Connecting the past with the present
Traditionally, the women in the village oversaw the practice, safeguarded and passed on this knowledge. The salt was used for cooking, medicine and hygiene purposes. At 84 years of age, Alena Mata is the eldest woman in the community who retains the traditional knowledge, “I am happy we are reviving this tradition. We are carrying on our legacy for future generations to benefit from”, says the elder. In contrast, Mata’s granddaughter 33-year-old Taraivini Mosarau is the youngest member of the community partaking in the practice of her ancestors. “I’m proud to learn about and carry on the tradition of my grandparents to my own children. The revival of the practice gives me a sense of purpose and brings the community together,” said Mosarau.
Globally, women make up just over 50 percent of the population, yet gender inequality persists. The gravity of climate change impact affects everyone differently depending on your socio-economic status and access to resources. However, a solution requires the contribution of both women and men from all backgrounds. Indigenous women have felt the brunt of climate change for generations nonetheless they have also led the way in environmental conservation. Their knowledge and skills in aspects such as natural resource management and innovation are integral to building resilience to climate change impact. Women are also more willing to share information that supports a community’s wellbeing and resilience.

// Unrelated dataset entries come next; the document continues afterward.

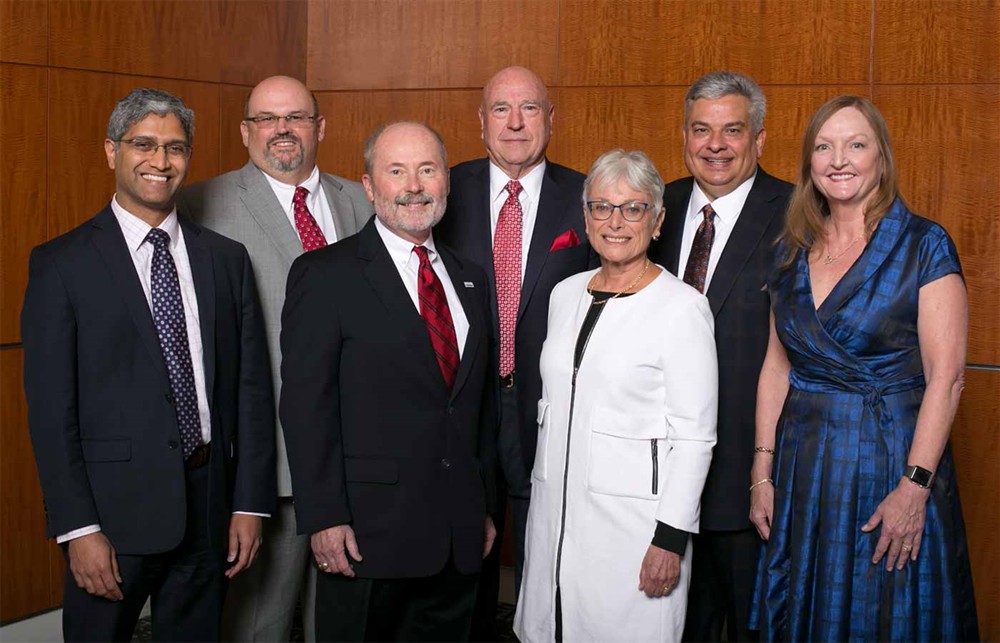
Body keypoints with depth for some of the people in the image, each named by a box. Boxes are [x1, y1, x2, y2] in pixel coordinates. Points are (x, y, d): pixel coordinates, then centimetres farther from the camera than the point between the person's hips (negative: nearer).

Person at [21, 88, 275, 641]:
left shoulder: (226, 259, 7)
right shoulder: (62, 264, -4)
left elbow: (251, 387, 7)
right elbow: (51, 406, -7)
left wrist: (249, 505, 3)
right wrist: (78, 528, -12)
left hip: (209, 507, 3)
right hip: (114, 509, -3)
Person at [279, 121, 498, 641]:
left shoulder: (471, 281, 13)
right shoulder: (324, 276, -5)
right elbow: (306, 405, -10)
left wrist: (485, 508, 15)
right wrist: (324, 517, -15)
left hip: (459, 537, 5)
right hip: (368, 533, -5)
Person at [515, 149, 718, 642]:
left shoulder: (682, 307, -10)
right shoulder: (566, 294, 8)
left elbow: (694, 435, -12)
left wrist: (671, 538, -15)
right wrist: (545, 488, 15)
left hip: (633, 513, -6)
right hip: (555, 507, 6)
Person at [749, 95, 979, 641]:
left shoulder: (924, 245, -8)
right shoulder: (795, 248, 6)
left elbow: (946, 376, -13)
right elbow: (777, 363, 8)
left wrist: (914, 488, -19)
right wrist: (763, 472, 3)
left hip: (889, 459, -4)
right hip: (802, 466, 5)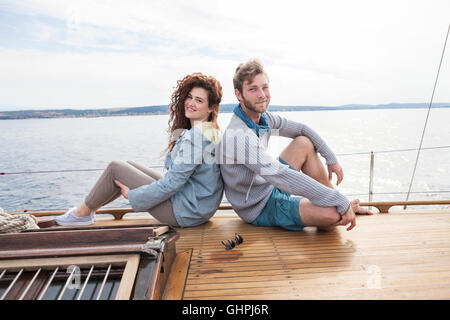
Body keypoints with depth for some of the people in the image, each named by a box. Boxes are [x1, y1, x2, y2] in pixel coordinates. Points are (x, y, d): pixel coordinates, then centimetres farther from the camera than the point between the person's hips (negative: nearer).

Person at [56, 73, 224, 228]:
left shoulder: (194, 136, -23)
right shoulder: (211, 132, 8)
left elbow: (173, 182, -23)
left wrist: (134, 196, -10)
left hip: (184, 211, -9)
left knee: (116, 168, -2)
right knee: (128, 165, 15)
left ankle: (82, 213, 19)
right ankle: (89, 208, 30)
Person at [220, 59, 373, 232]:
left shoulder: (262, 116, -2)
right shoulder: (239, 135, -31)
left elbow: (301, 129, 11)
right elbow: (282, 177, -36)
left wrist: (332, 159, 8)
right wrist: (340, 202, -32)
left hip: (271, 185, 9)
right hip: (261, 209, -9)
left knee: (304, 142, 4)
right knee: (333, 213, -28)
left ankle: (346, 205, 11)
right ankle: (344, 205, 12)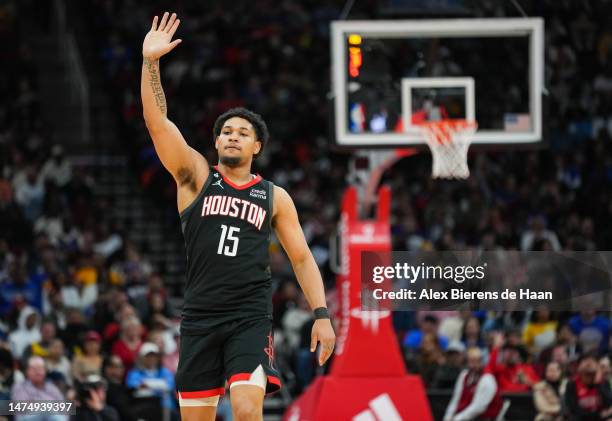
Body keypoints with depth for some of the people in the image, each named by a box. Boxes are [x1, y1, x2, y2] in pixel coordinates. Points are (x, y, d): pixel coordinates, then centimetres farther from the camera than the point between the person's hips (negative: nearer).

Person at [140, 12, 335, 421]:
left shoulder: (274, 197, 9)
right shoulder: (197, 176, 7)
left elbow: (302, 258, 11)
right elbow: (157, 122, -5)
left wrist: (322, 314, 0)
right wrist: (150, 62, -16)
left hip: (251, 318, -1)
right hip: (200, 317, 1)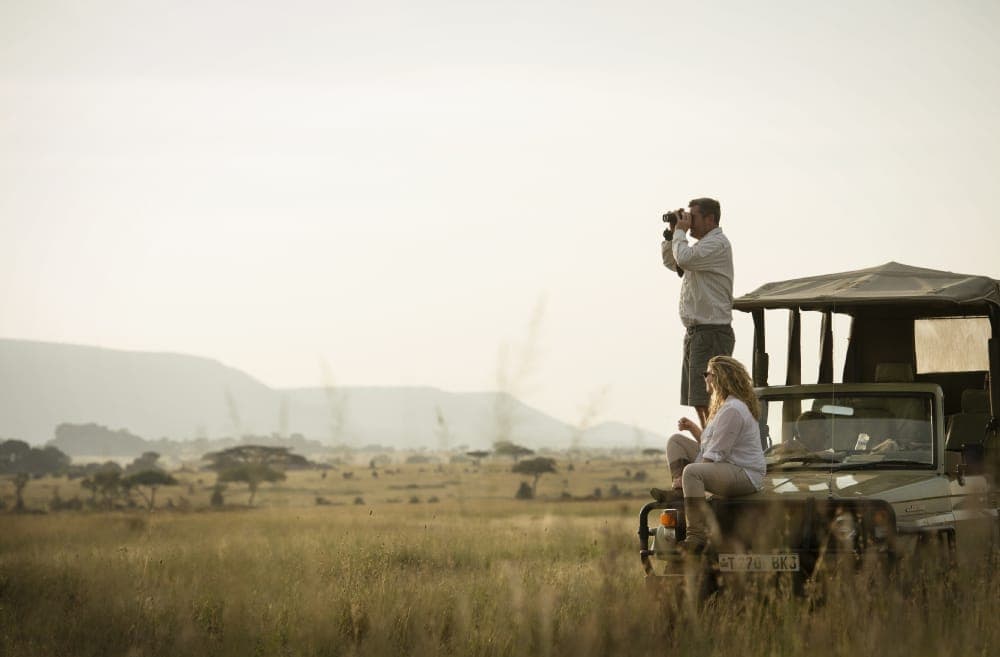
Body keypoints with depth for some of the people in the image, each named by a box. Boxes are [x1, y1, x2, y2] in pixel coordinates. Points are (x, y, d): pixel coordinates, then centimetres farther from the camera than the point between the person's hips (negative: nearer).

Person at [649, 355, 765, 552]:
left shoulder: (732, 410, -19)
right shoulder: (723, 405, 15)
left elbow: (716, 454, -22)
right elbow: (709, 443, 23)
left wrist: (685, 476, -19)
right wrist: (693, 427, 8)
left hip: (745, 475, -11)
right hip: (726, 468, 11)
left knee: (691, 472, -37)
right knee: (676, 441, 11)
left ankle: (698, 535, -40)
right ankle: (677, 491, -8)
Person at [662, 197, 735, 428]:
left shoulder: (717, 244, -11)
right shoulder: (704, 245, 20)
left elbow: (684, 259, -25)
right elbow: (671, 262, 29)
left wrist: (681, 232, -8)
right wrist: (671, 233, 16)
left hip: (711, 332, -10)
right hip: (696, 332, 10)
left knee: (707, 401, -14)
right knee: (698, 402, 11)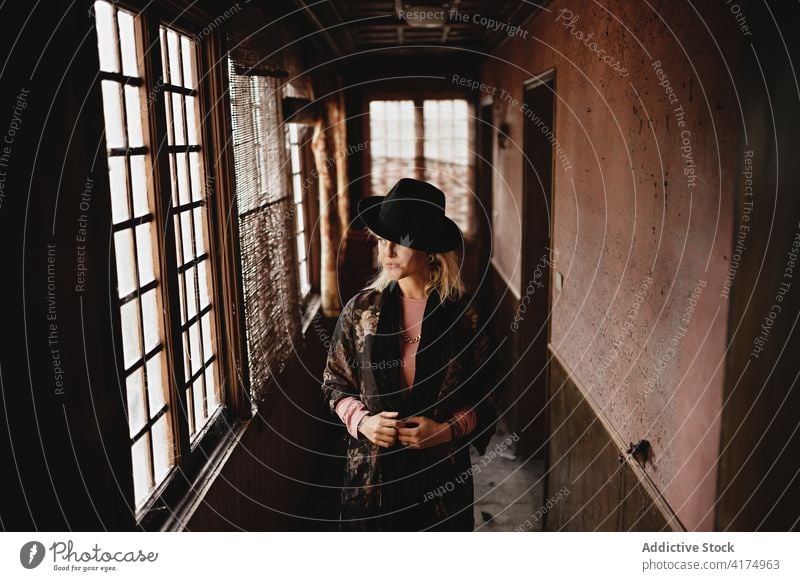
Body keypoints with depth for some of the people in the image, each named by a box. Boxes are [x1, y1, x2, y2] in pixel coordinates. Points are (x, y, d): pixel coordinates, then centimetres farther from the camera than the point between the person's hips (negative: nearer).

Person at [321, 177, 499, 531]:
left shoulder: (464, 313, -7)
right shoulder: (362, 309, -3)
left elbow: (485, 396, 0)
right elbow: (334, 383, 6)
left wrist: (448, 429, -16)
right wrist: (361, 420, -11)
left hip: (442, 469, 0)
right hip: (372, 466, 1)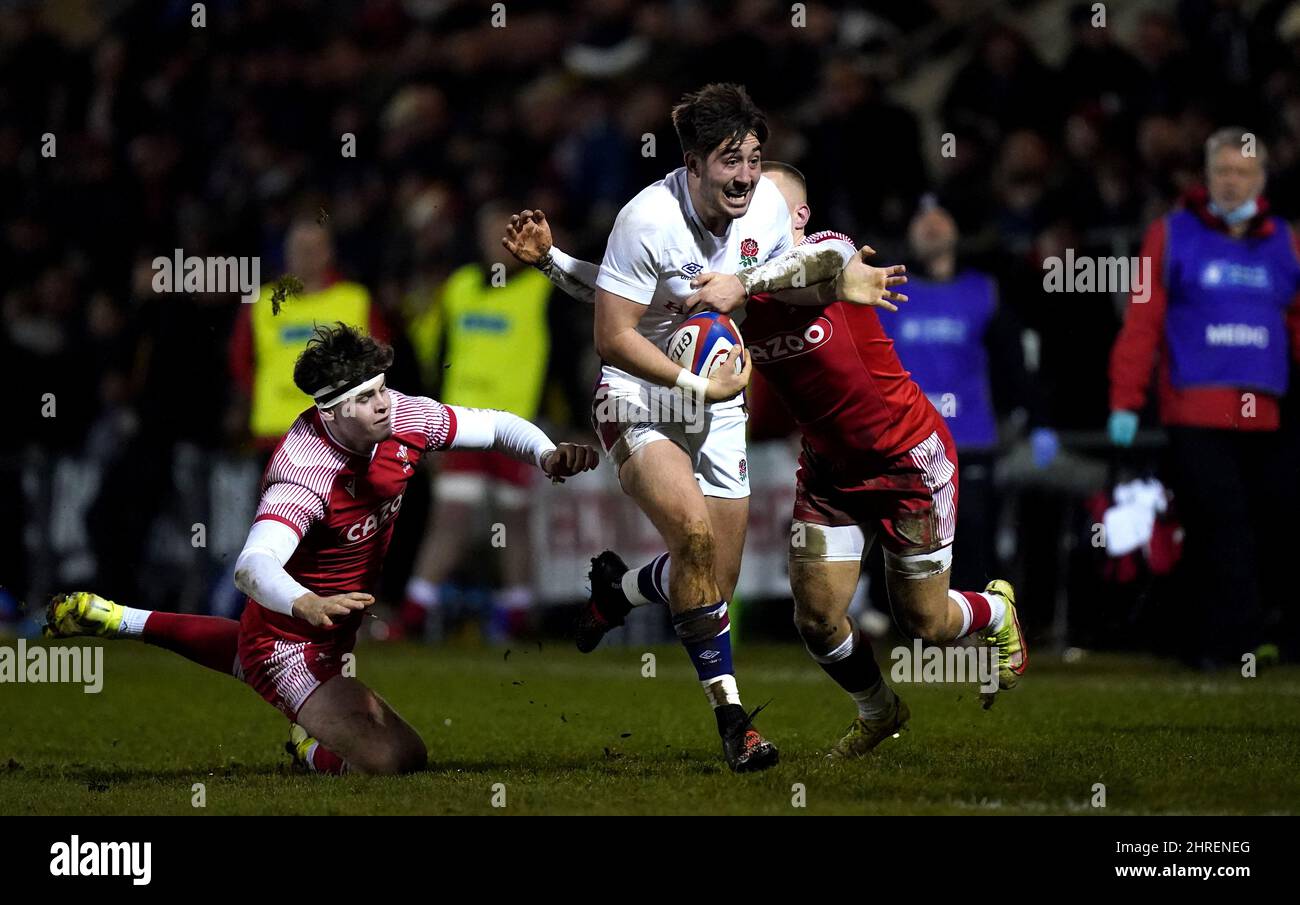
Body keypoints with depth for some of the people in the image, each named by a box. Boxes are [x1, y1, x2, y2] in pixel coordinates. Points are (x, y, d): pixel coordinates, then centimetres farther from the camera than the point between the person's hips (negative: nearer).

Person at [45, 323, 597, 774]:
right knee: (397, 756, -24)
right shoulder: (304, 474, -36)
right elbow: (252, 565, -50)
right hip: (293, 645, -9)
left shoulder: (402, 416, -16)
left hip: (331, 634, 9)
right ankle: (315, 750, 9)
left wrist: (547, 454, -23)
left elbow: (495, 426, -3)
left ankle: (117, 620, 51)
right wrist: (308, 605, -70)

“I’m happy to see the effort being made by UNDP, especially with women to revive the traditional salt making practice in Vusama, this is very important”, said H.E. Bande. In his commendation of the people of Vusama for their unity and work in reviving a traditional practice that nurtures social resilience. It is not lost on me that the visit by the President of the UN General Assembly coincides with International Women’s Day weekend. The global fight towards gender equality in all areas, is still as relevant as ever. The complex issues surrounding climate change are no exception. It is paramount that women from diverse backgrounds, socio-economic or otherwise, gain equal access to resources, are encouraged and empowered to be part of the process to strengthen social resilience and accomplish sustainable communities in the long-term.
The Fiji Ridge to Reef project is committed to sustaining livelihoods through revival of indigenous knowledge systems, cultural identity, gender equality and social resilience. The project is supporting Vusama’s cultural practice through the recent development of a salt making site.
You can find out more about the R2R Project here
Sulu: A traditional Fijian clothing garment worn by women and men, similar to a sarong.
iVakasobu: A traditional ceremonial welcome accorded to chiefs of high status. It signifies to the chief, in this case H.E. Bande, that the community and its resources are indeed privileged and honoured to be graced with his presence.
Tabua: A whale’s tooth. An item of paramount value and significance to the traditional Fijians (iTaukei) used in the presentation of the welcoming speech, to officially welcome the chief guest off their mode of transportation.